##### Data for analysis
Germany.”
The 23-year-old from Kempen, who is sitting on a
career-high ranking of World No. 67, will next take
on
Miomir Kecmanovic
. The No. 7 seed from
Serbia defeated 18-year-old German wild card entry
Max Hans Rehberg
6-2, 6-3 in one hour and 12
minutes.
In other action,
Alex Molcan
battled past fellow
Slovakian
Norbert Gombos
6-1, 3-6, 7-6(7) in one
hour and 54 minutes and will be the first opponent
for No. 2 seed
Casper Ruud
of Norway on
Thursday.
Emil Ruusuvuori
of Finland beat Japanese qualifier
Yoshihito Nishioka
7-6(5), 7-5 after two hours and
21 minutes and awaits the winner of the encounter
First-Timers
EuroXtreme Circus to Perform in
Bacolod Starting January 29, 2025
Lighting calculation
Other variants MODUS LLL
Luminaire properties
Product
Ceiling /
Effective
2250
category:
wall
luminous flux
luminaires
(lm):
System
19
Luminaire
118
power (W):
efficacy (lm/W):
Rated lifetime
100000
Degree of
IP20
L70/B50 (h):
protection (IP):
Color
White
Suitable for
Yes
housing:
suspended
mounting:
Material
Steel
##########
##### Data for analysis
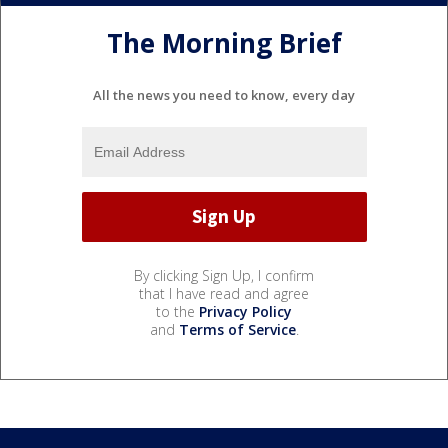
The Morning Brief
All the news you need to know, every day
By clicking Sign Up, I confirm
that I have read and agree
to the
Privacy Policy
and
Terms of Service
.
##########
» What you need to do
Find each line holding the string "year" in the listing above, then copy it.

» Finished exercise
The 23-year-old from Kempen, who is sitting on a
Serbia defeated 18-year-old German wild card entry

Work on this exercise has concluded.